Al día siguiente toda la familia de mi madrina entre ellos por supuesto mi verdugo, vino a mi casa, comieron y bebieron como si nada hubiese pasado. Vi a lo lejos a mis padrinos hablar con mi padre, después entraron, me sacaron a mí y frente a la casa de la bruja de la cuadra me reclamaron por “mi mentira” me dijeron que eso que yo había dicho no era cierto y que no entendían porque me lo estaba inventado. Me obligaron a disculparme con John y a mi madre la dejaron relegada en la cocina, porque si, porque las cosas del hogar las solucionaba el hombre y su palabra es ley.

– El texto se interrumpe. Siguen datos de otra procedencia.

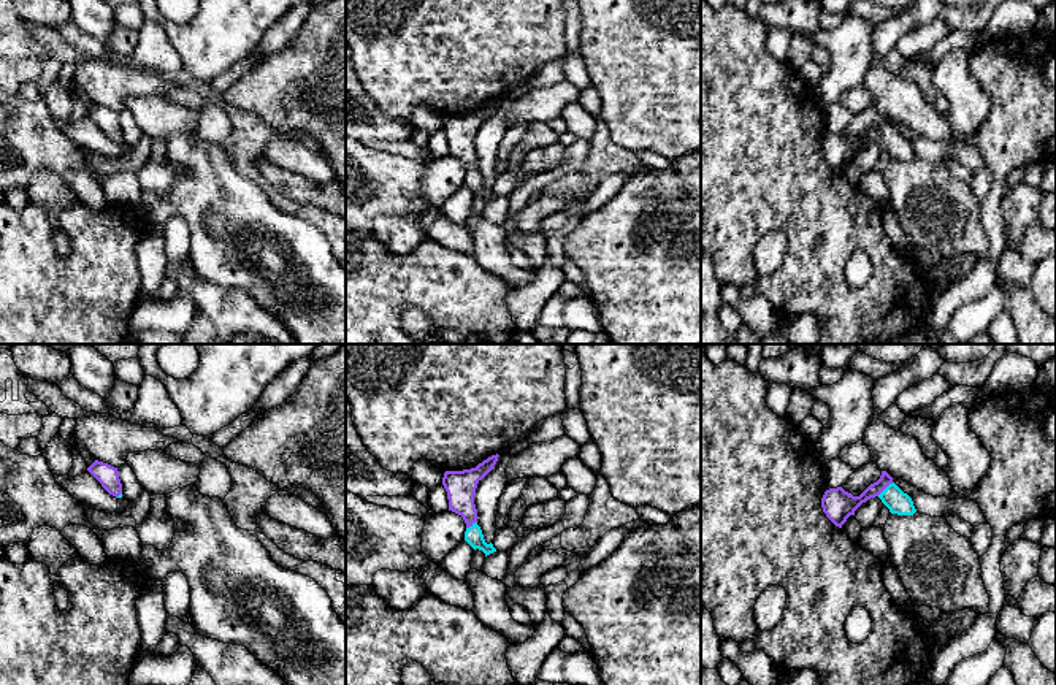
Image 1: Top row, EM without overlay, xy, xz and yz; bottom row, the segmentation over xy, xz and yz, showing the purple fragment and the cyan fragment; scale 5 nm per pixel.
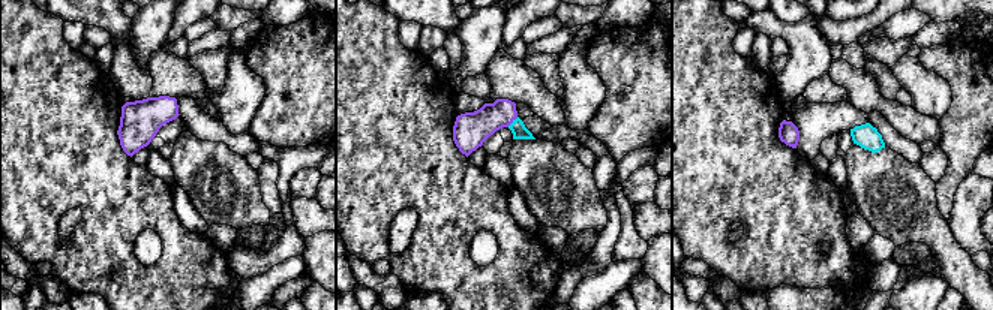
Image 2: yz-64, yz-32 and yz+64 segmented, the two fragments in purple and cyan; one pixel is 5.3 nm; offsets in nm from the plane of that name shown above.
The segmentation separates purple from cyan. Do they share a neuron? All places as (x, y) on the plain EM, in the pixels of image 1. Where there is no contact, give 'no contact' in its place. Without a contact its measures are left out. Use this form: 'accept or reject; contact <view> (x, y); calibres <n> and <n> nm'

Nunca más quise volver a verlos, a ninguno de ellos, a él lo odie toda mi vida y aún solo su recuerdo me asquea. Digo que no quise volver a verlo pero lo vi el día de la boda de mis padres, diez años después, yo hecha una mujer y él padre de dos hijas. Sentí lastima por ellas y por su esposa a quien supuse golpeaba. Ojalá aquel día lo hubiese visto morir, ojalá se hubiese acercado a saludar para escupirle la cara, ojalá yo hubiese sido tan valiente y menos formal para gritarle a la cara lo hijo de puta que había sido: puto enfermo, depravado, loco de mierda, bastardo cabrón, gonorrea treinta mil veces malparido, nacido por el culo, escoria…

Por qué no lo hice se preguntarán, por la misma razón que mi madre tampoco hablo de su caso, o mi hermana o mis compañeras del colegio y la universidad, por miedo y porque el abuso es algo que está tan implantado en la sociedad colombiana que se llega a dudar de si vale la pena contarlo o de si de verdad es tan importante.

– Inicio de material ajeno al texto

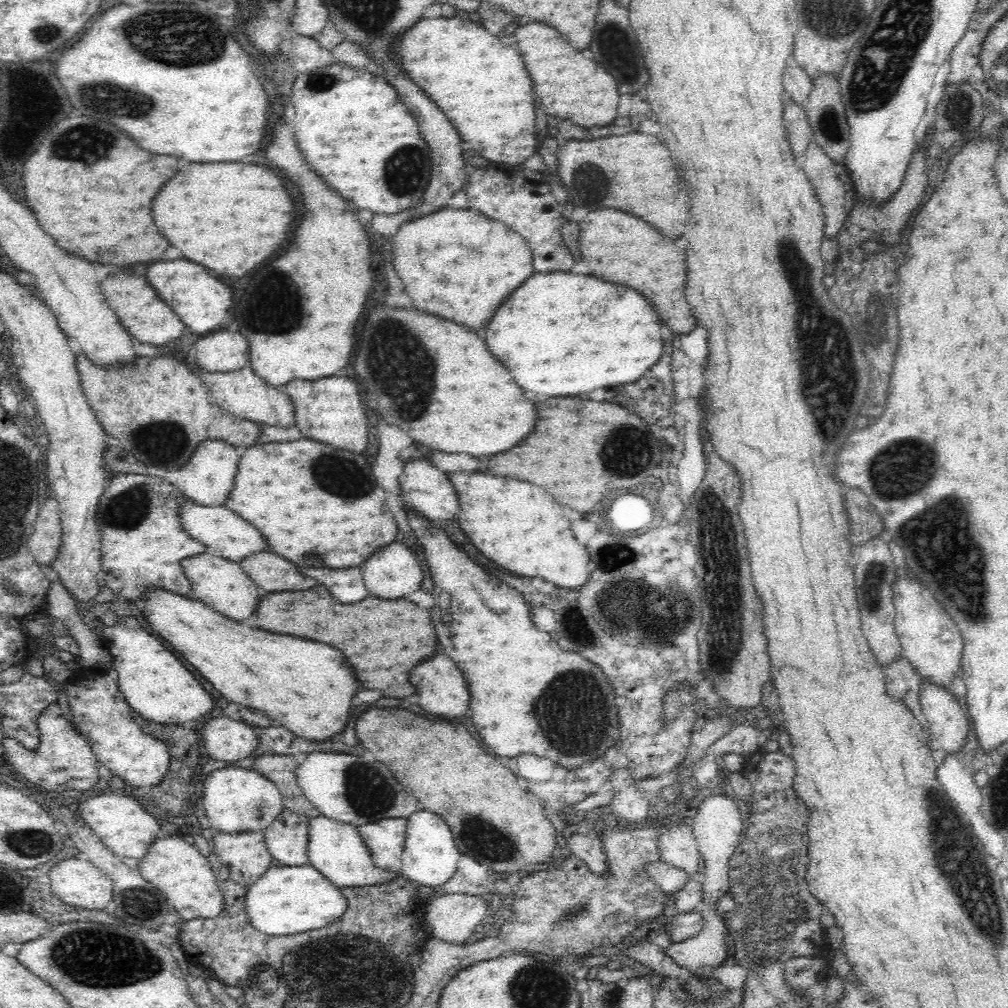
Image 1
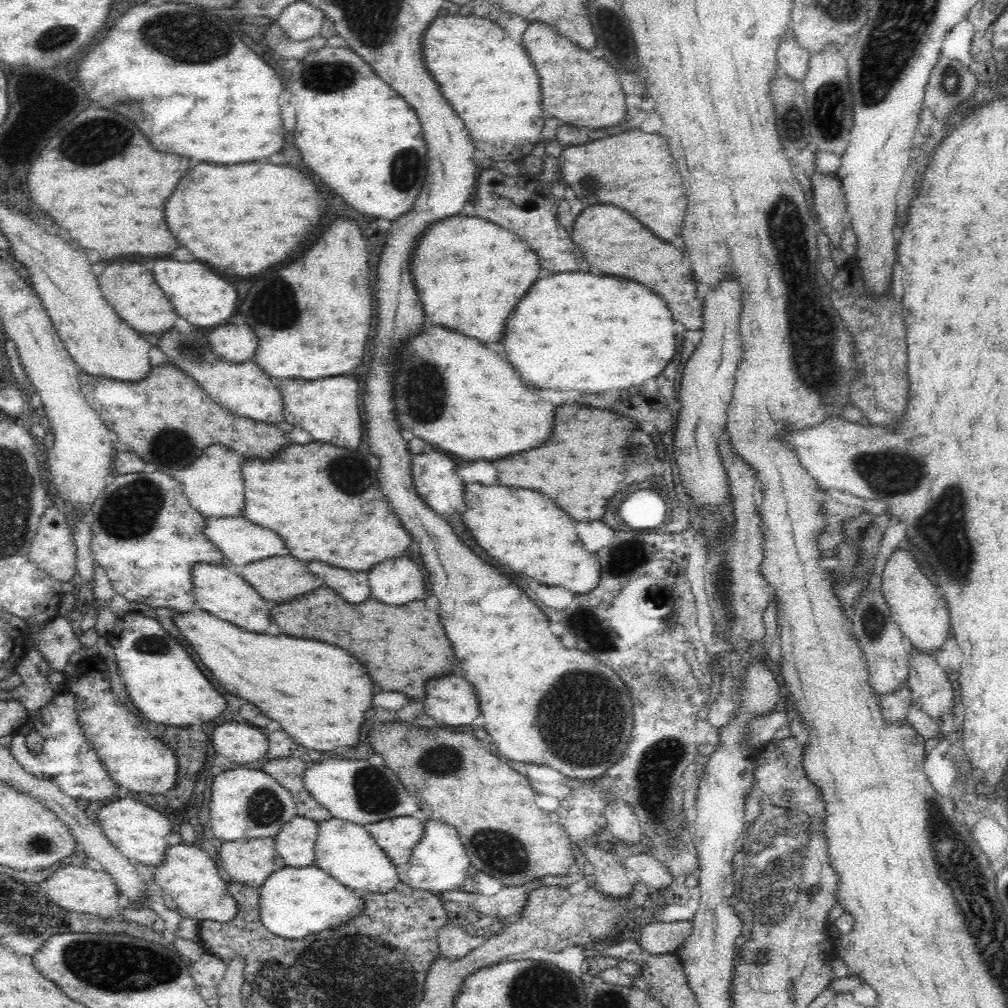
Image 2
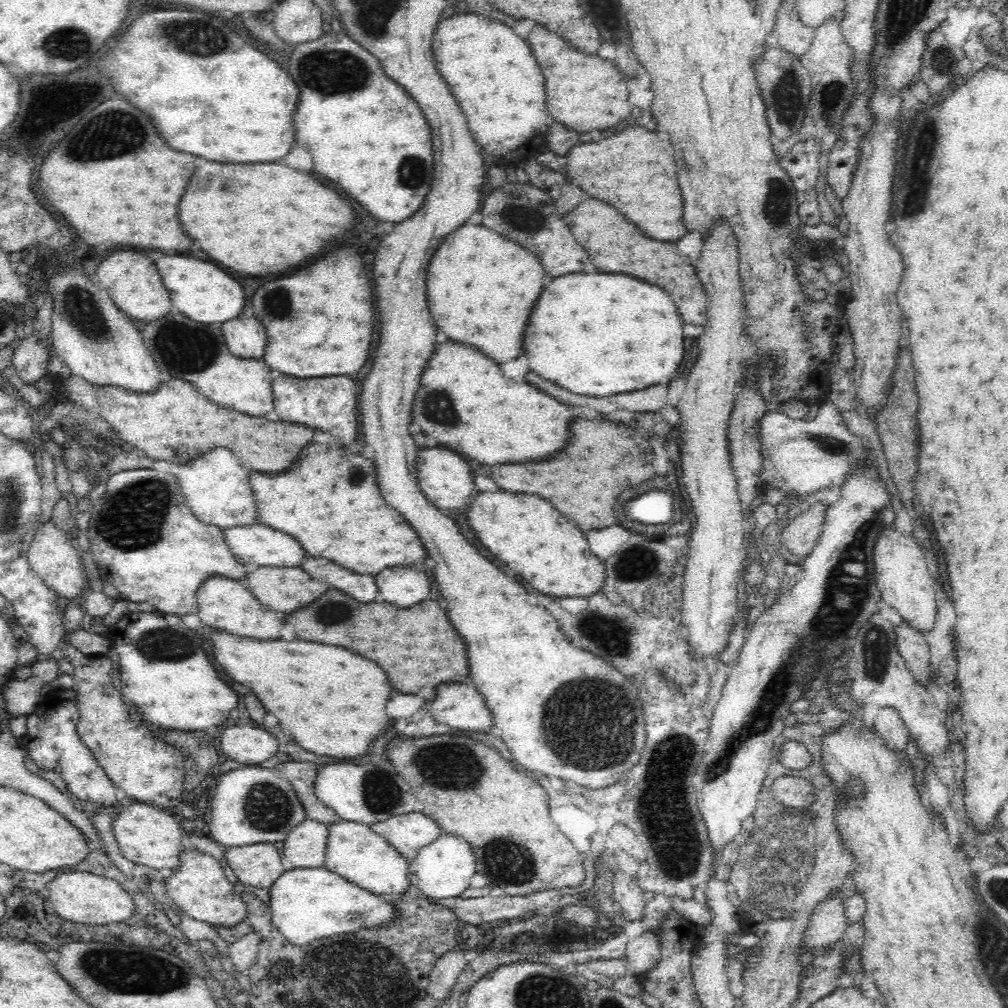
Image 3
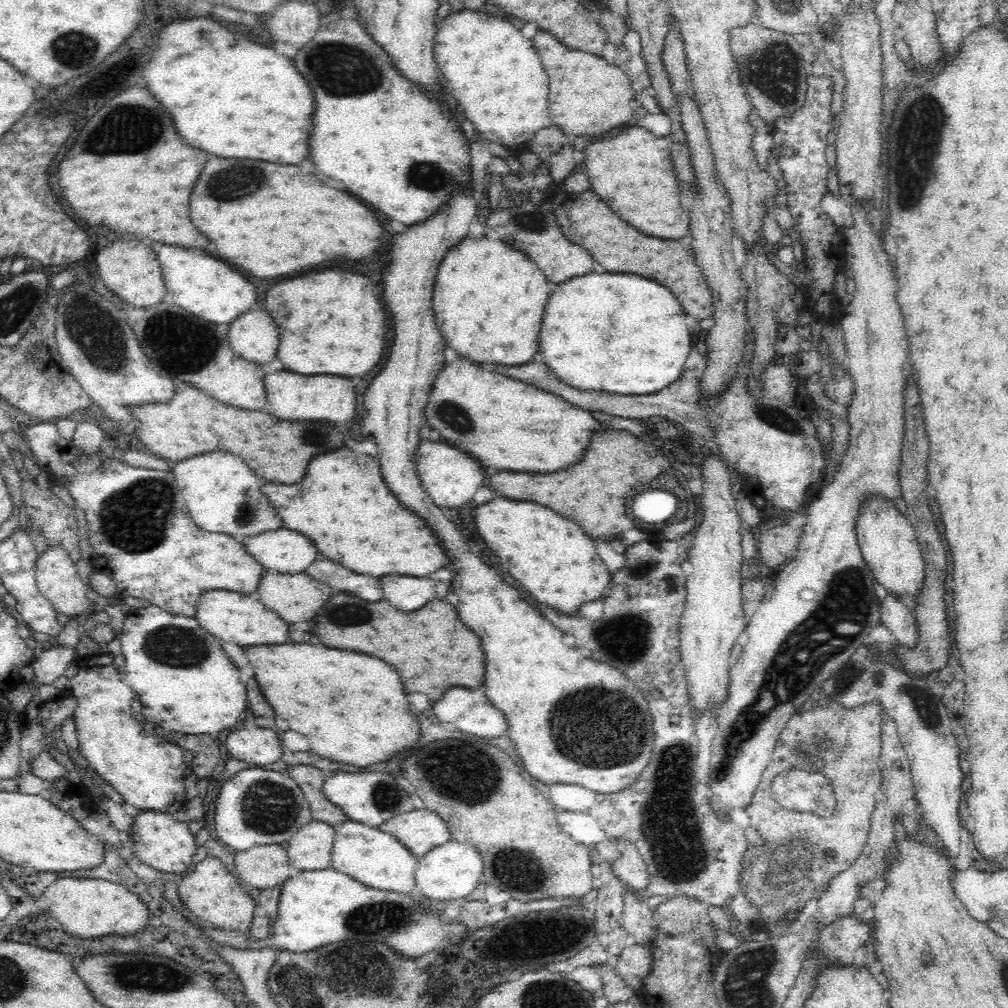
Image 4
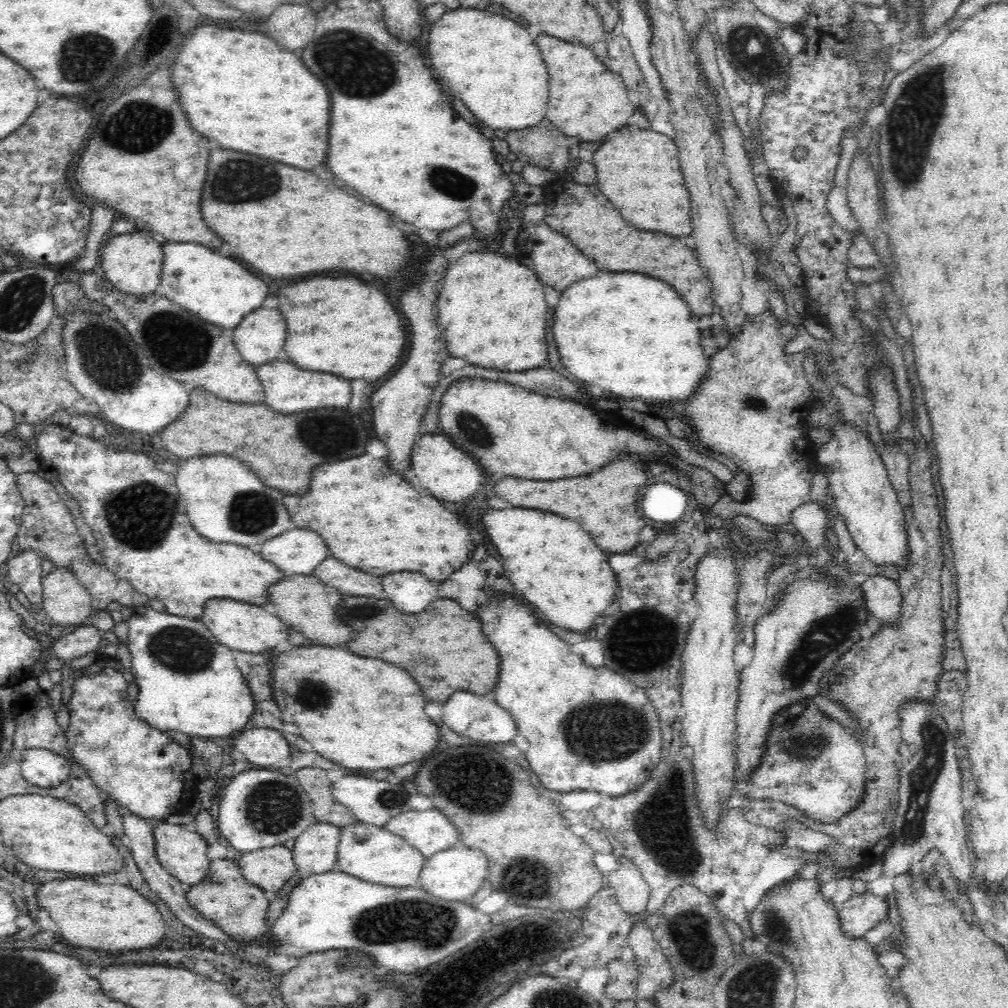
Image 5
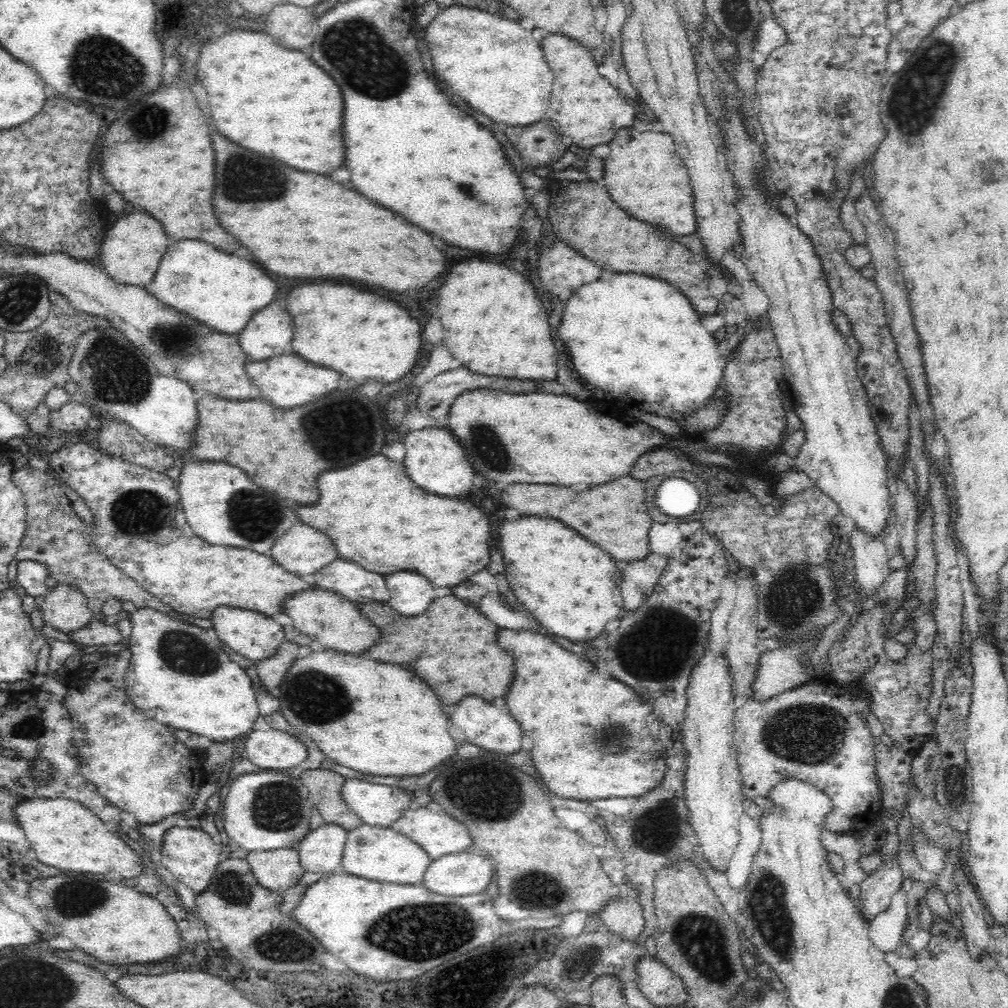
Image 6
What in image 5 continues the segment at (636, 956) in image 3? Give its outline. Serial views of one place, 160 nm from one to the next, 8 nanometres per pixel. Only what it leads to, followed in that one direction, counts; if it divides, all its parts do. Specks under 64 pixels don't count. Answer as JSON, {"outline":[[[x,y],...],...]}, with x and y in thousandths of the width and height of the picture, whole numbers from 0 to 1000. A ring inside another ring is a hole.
{"outline":[[[611,950],[602,956],[604,973],[600,982],[602,989],[607,992],[625,991],[634,973],[634,964],[630,951],[619,953]]]}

Pudo haber sido esta la más horrenda de las experiencias, sin embargo la tercera vez fue la que me causo un serio delirio de persecución, la imposibilidad de salir de casa, la necesidad de tomar siempre el camino más largo y más transitado, la exigencia de llevar siempre una piedra en el bolsillo y un rezo en la boca. 

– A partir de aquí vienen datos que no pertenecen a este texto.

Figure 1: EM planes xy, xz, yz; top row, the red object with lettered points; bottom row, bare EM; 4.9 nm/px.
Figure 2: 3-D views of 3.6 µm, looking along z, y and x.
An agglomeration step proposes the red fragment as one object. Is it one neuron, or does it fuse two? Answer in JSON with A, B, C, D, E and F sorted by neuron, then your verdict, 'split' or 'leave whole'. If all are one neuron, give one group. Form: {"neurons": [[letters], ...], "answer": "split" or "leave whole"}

Eran las cinco y cuarenta y cinco de la mañana, yo salía hacia el colegio, estaba cursando décimo grado y tenía trece años. De la reja de mi cuadra a la parada del autobús solo había cien metros, desde la esquina y en sentido contrario a mi dirección venia un hombre, alto, moreno, de jean negro, gorra roja, una mochila beige y una chaqueta azul oscuro. Lo vi a lo lejos y me cruce al otro lado de la calle, unos pasos más adelante él también se cruzó, volví a hacer el mismo movimiento, y el también. 

Pude haber salido corriendo, es decir devolverme, pero no alcanzaría a llegar a clase y llegué a pensar que no podía tener tan mala suerte, pero me equivoqué. El hombre pasó por mi lado, estaba soltando mi aire contenido cuando me levantó por detrás con su brazo entre mis piernas alejándome así de la calle principal y acorralándome en una casa deshabitada, allí me lamió y tocó todo cuanto más pudo de mi cuerpo, intenté gritar pero no salía, intenté escapar pero no salía, intenté golpearlo pero no salía, hasta que de algún lugar que aún desconozco salió una mujer, acuerpada, mayor, maquillada, rizada, hoy la recuerdo como una diosa. Y empezó a pegarle al hombre con el bolso negro que llevaba y este huyó. La mujer me abrazo, yo estaba temblando, me oriné del miedo. Ella me acompañó de regreso a casa y nunca más volví a transitar esa calle sola y nunca nadie entendió porque a veces de repente rompía en llanto en medio de la clase. 

Es curioso pensar que del punto A al punto B, que tanto en el inicio como en el final de cada experiencia había una mujer, fui por decirlo de alguna manera, siempre salvada por una mujer, sin que ellas lo supieran. Quizás pudo haber sido peor de no haber sido por su fugaz presencia o quizás hay algún radar sobrenatural que nos indica cuando una de nosotras está en peligro, quizás no tenga ninguna explicación más allá del mero hecho de haber estado en el lugar indicado, en el instante indicado cuando yo no lo estaba. 

Me gustaría que siempre hubiese alguien pendiente de las otras, me gustaría que hubiese más mujeres atentas y guardianas de las otras, pero me gustaría aún más que no tuviese que ser de esa manera, sino que seamos respetadas todas sin importar, edad, nacionalidad, raza, estrato o religión.